L’Ouganda amorce une offensive stratégique sur le marché ouest-africain des produits laitiers, une sous-région qui figure parmi les plus dépendantes aux importations sur le continent africain. Deuxième importateur africain de produits laitiers après l’Afrique du Nord, l’Afrique de l’Ouest représente une opportunité commerciale majeure pour les exportateurs disposant de capacités de production croissantes.
Un accord majeur avec le Nigeria
Mi-décembre 2025, l’Ouganda et le Nigeria ont conclu un accord de commercialisation sur les produits laitiers, marquant une étape décisive dans l’ouverture du marché ouest-africain aux exportations ougandaises. Selon plusieurs médias, Abuja s’est engagé à acheter 200 000 tonnes de lait en poudre, pour une valeur estimée à 1 milliard de dollars, en provenance du pays d’Afrique de l’Est.

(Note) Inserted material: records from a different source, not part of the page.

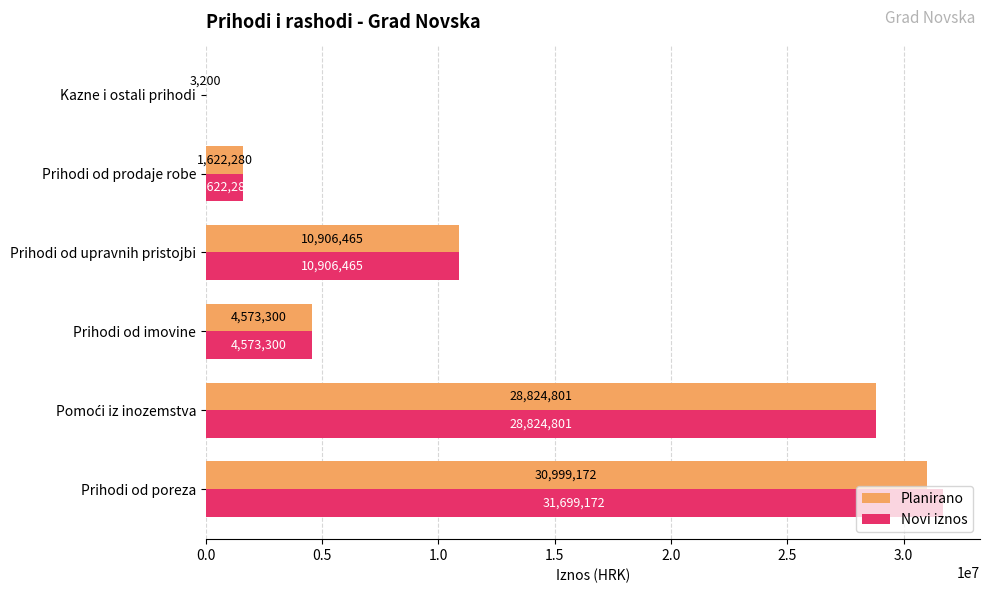

What is the sum of the Planirano values at Kazne i ostali prihodi and Prihodi od imovine?

4576500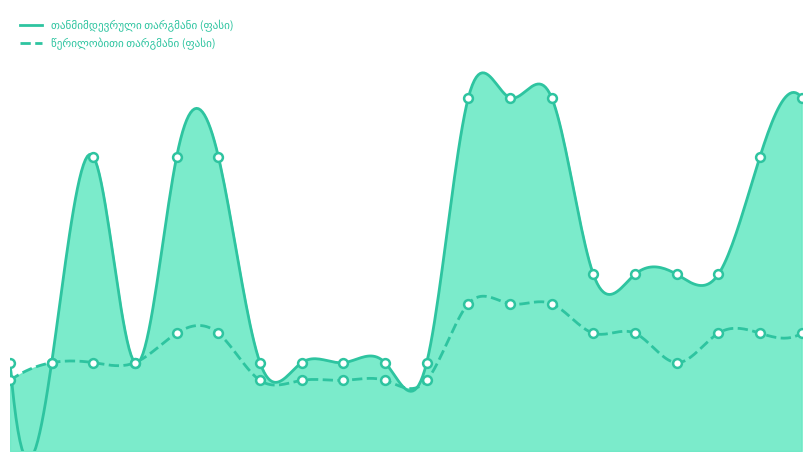

Which series has the widest spread of Y values?

თანმიმდევრული თარგმანი (ფასი)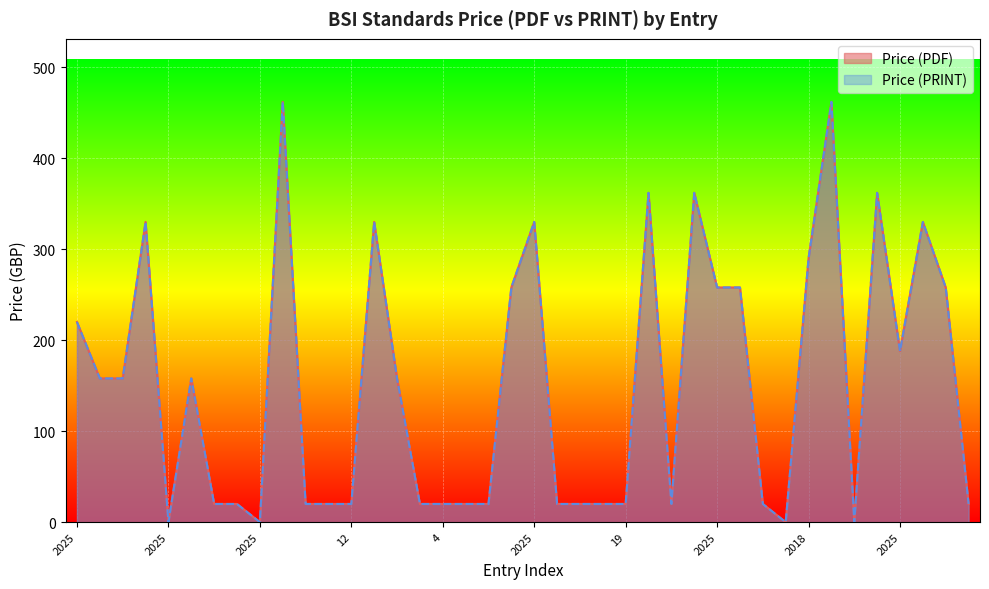

At which category does the chart reach its minimum across all series?

2025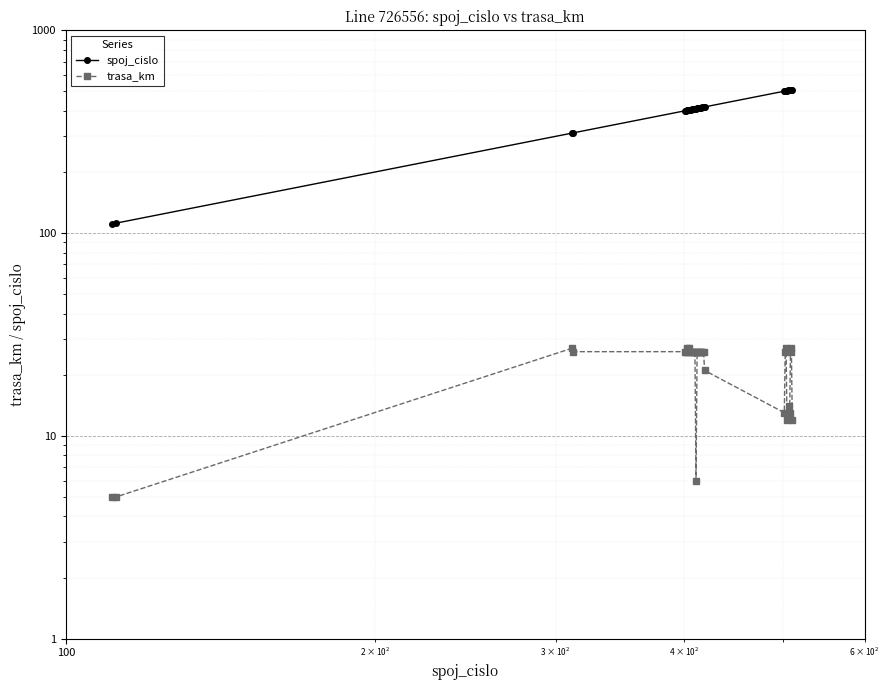

At how many categories does at least one series exceed 300?

31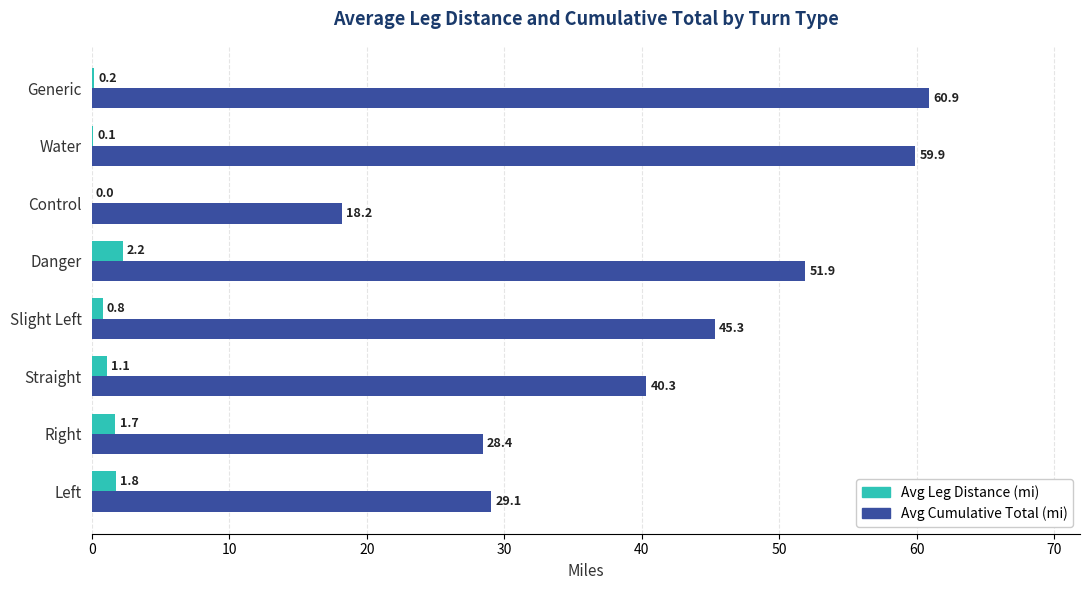

What is the sum of all Avg Leg Distance (mi) values?

7.9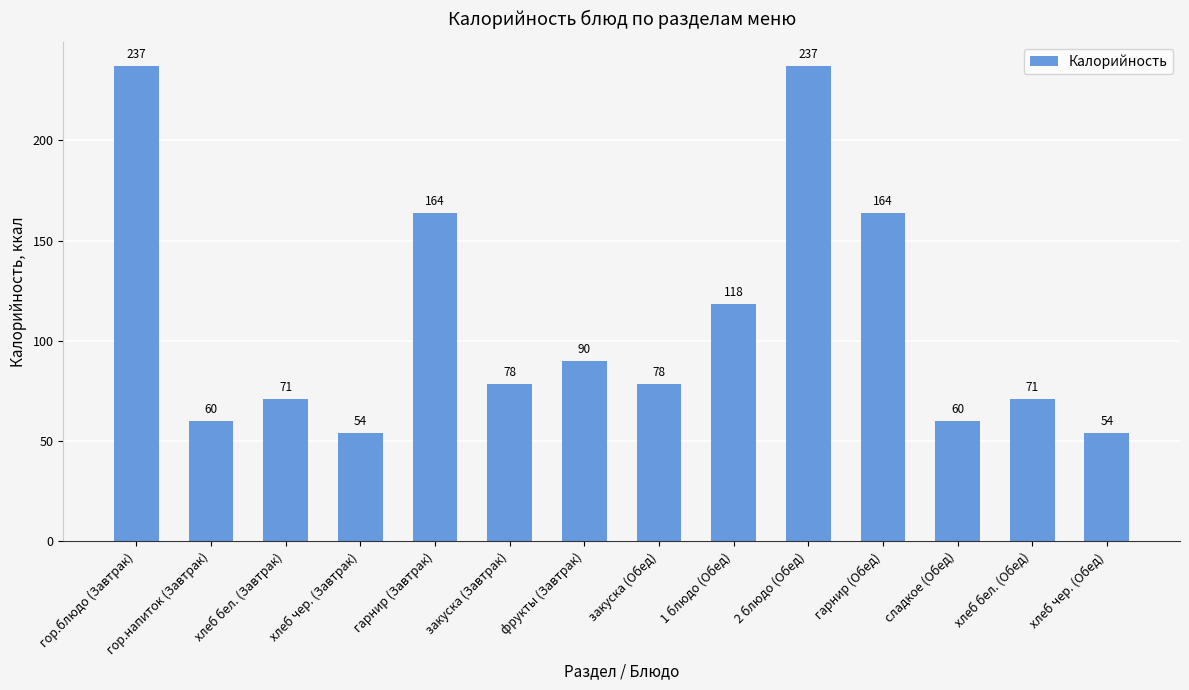

Does the chart contain stacked bars?

No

Cet accord constitue le deuxième flux commercial documenté de produits laitiers entre l’Ouganda et l’Afrique de l’Ouest. Jusqu’alors, le Mali était le seul pays de la sous-région à importer officiellement des produits laitiers ougandais. D’après un rapport du ministère ougandais des Finances publié en mai 2025, les exportations vers Bamako s’élevaient à 1,1 milliard de shillings (environ 305 000 dollars) sur la campagne 2024/2025.
Le Sénégal, une cible toujours stratégique
Avant la percée nigériane, Kampala avait déjà manifesté son intérêt pour le marché sénégalais. En 2023, les autorités ougandaises avaient annoncé leur intention de conclure un accord commercial avec Dakar. Si aucun contrat n’a encore été signé, une coopération technique a été évoquée en janvier 2025 lors d’une rencontre à Kampala entre Mabouba Diagne, ministre sénégalais de l’Agriculture, et Bright Rwamirama, ministre ougandais en charge de l’Industrie animale.
Les échanges ont porté sur quatre axes majeurs : le développement des infrastructures de production laitière, la valorisation des coopératives, l’intégration des innovations technologiques dans l’élevage laitier et le soutien aux éleveurs pour une production durable. De son côté, le Sénégal cherche à réduire sa dépendance aux importations, qui couvrent près de 50 % de ses besoins nationaux, en s’inspirant de l’expérience ougandaise.
Une sous-région fortement dépendante des importations
L’intérêt de l’Ouganda pour l’Afrique de l’Ouest s’explique par la structure même du marché régional. Selon les données de la FAO, la production de lait frais en Afrique de l’Ouest s’est établie en moyenne à 5,01 millions de tonnes par an entre 2020 et 2024. Sur la même période, les importations de produits laitiers ont atteint 1,98 million de tonnes par an, en équivalent lait.
Cette dépendance se traduit par une facture annuelle moyenne de 934 millions de dollars sur la période 2020–2024. Au-delà du Nigeria et du Sénégal, d’autres marchés comme la Côte d’Ivoire, le Ghana, le Burkina Faso ou la Mauritanie offrent également des débouchés importants pour les exportateurs.
Une industrie laitière ougandaise en pleine montée en puissance
La stratégie d’expansion continentale de l’Ouganda repose sur la croissance rapide de sa production laitière. En une décennie, celle-ci a plus que doublé, passant de 1,9 million de tonnes en 2013 à 3,85 millions de tonnes en 2023, avant d’atteindre un record de 5,4 millions de tonnes en 2024, selon les données du ministère des Finances.
Cette dynamique s’est accompagnée d’une hausse spectaculaire des exportations, dont les recettes sont passées de 28,68 millions de dollars en 2014 à 264,5 millions de dollars en 2023, soit une multiplication par huit. La poudre de lait domine les ventes extérieures (54,2 % de la valeur exportée), suivie par le lait UHT (33,1 %).
Analyse
En s’attaquant au marché ouest-africain, l’Ouganda franchit un cap stratégique dans la diversification de ses débouchés agricoles. La combinaison d’une demande structurellement forte, d’une production locale en plein essor et d’accords commerciaux ciblés pourrait repositionner Kampala comme un acteur laitier continental de premier plan.